I Refused to buy them, She and He Got Mad.
8. She used her Whole Check on Beer and Pot. 100 Percent
Also Cigarets
I only would buy her Ciggertes sometimes. She was Mad sometimes I would Not give Her Money for Beer and Pot.
9. She was also mad I guess that I kept calling Police on Her Son when He would Flip Out and Attack Me. I Called Police on HER at BIG Blow up.
Afyter that I feel Marrage was over.
These are some of the things *I* did to the Marrage
So I Guess I was not Perfect
:)
Re: Is it all the other person's fault? fmtw2k: I took a lot of blame right at the beginning - if anything got very down on myself. One thing I have noticed, though, is as I am going through the 'anger' stage of this, I am finding myself thinking I really wasn't that much at fault and that he caused this. Now I know that is not entirely accurate and I know I am thinking that out of anger.

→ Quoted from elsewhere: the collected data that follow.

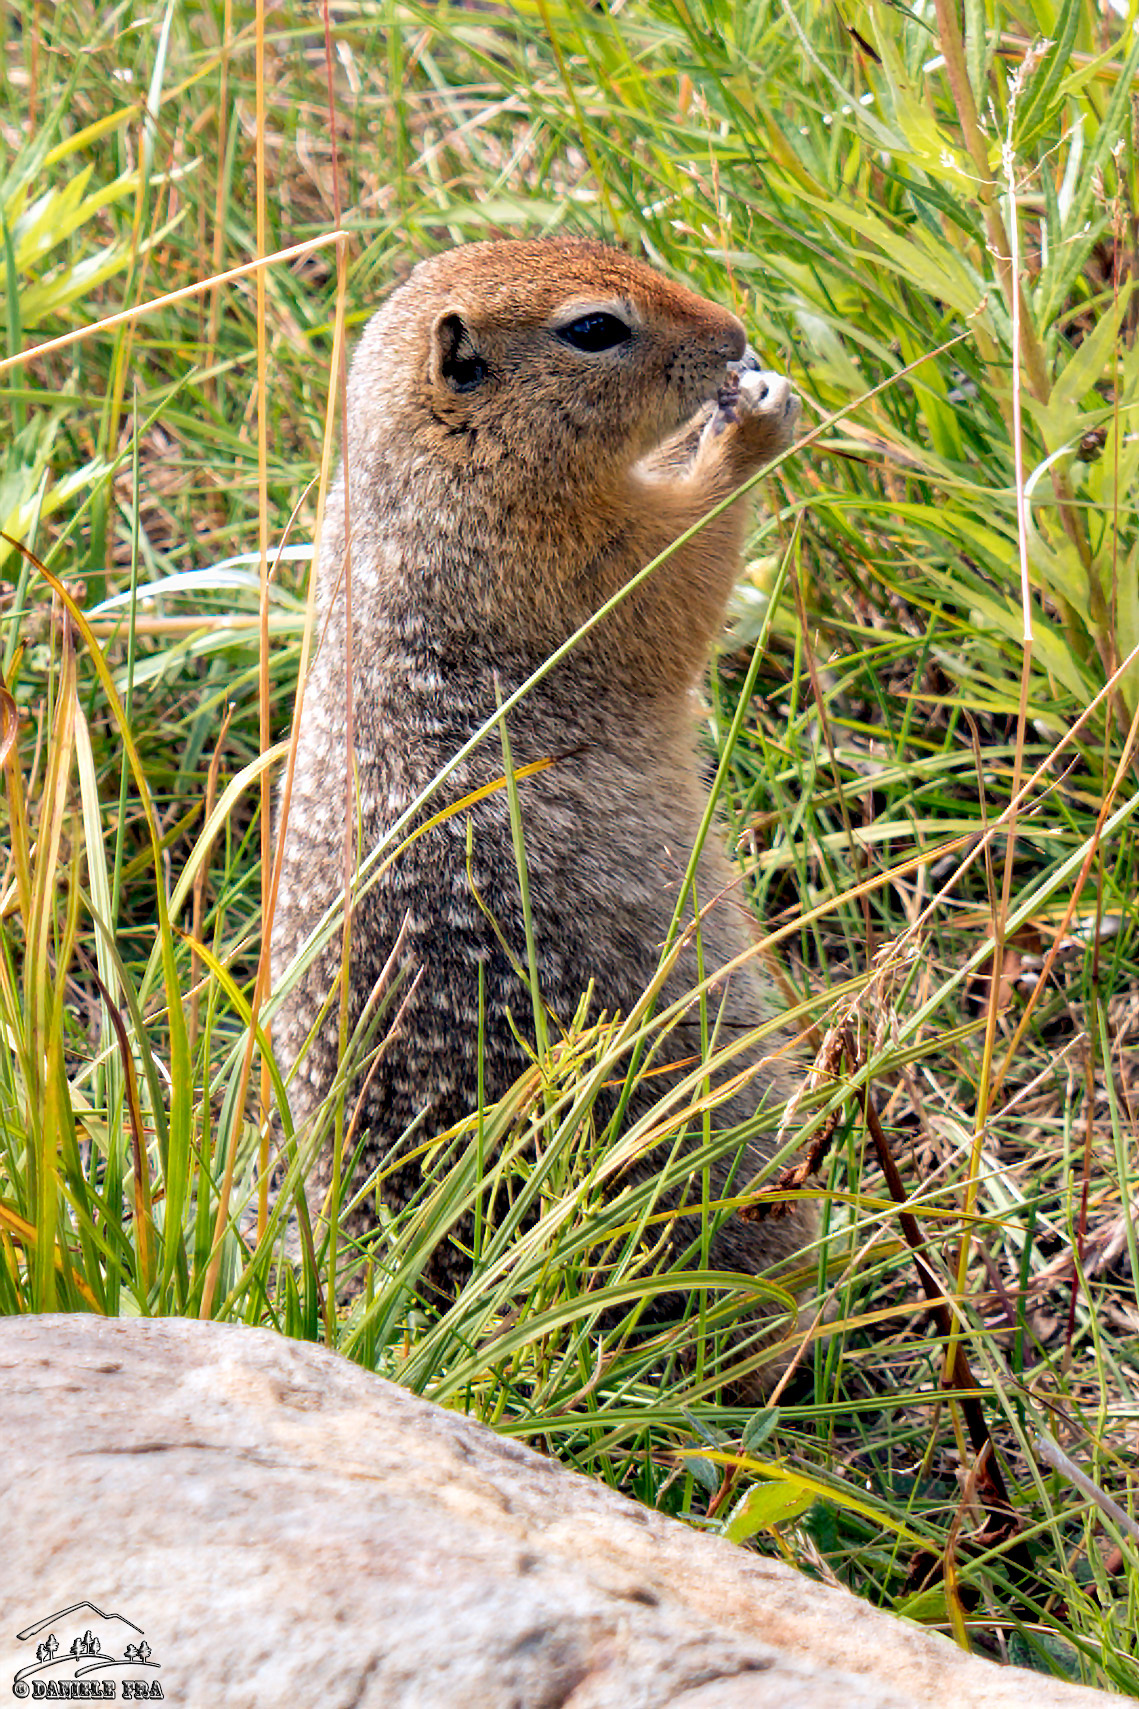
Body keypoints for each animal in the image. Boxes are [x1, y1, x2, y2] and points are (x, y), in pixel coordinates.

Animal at [272, 237, 813, 1368]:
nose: (734, 335)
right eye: (594, 329)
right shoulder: (569, 565)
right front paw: (747, 425)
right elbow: (679, 571)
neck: (428, 479)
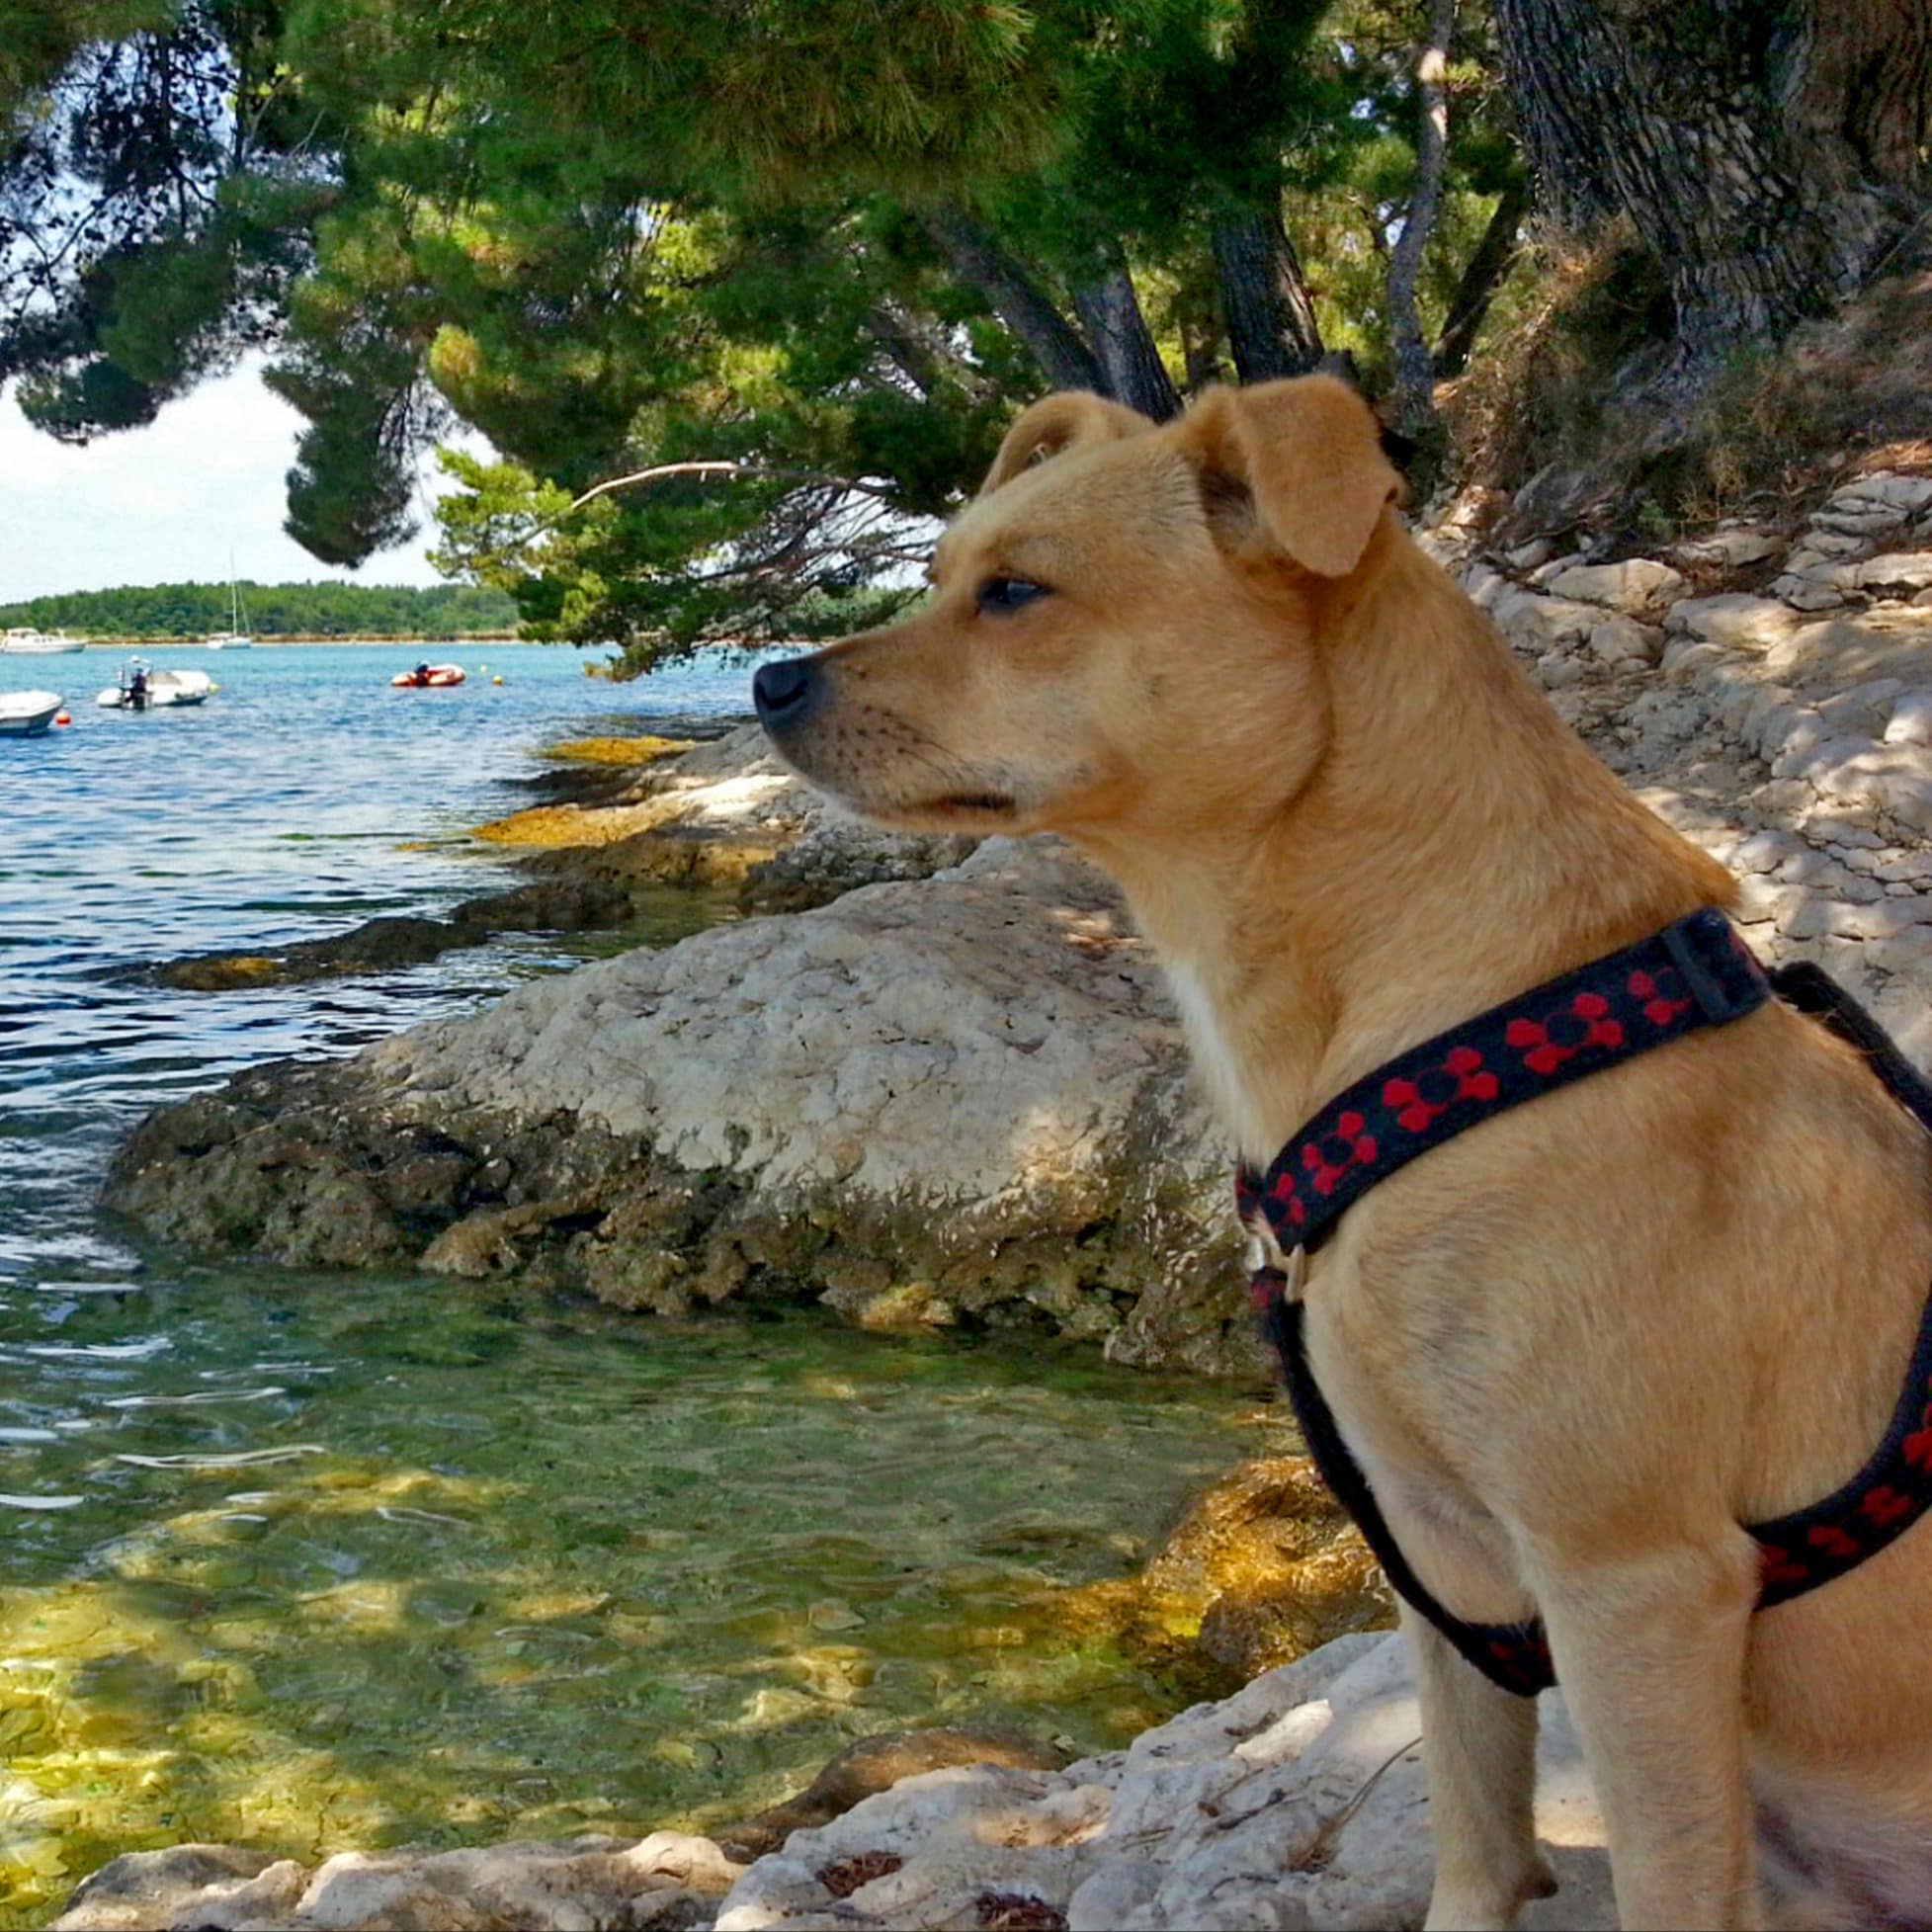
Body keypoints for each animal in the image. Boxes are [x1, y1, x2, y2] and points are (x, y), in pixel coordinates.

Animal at [749, 380, 1932, 1932]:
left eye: (1015, 591)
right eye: (944, 570)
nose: (768, 680)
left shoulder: (1635, 1582)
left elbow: (1664, 1877)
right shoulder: (1443, 1566)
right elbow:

But right now I am thinking that... my faults were not bad enough to warrant a divorce, that some of his manipulative behavior caused me to do some of the things I am at fault for, and that I was always trying to work on improving myself - I never denied any of it. Now as I move through other stages this may change, but your question is one I have been asking myself a lot, too.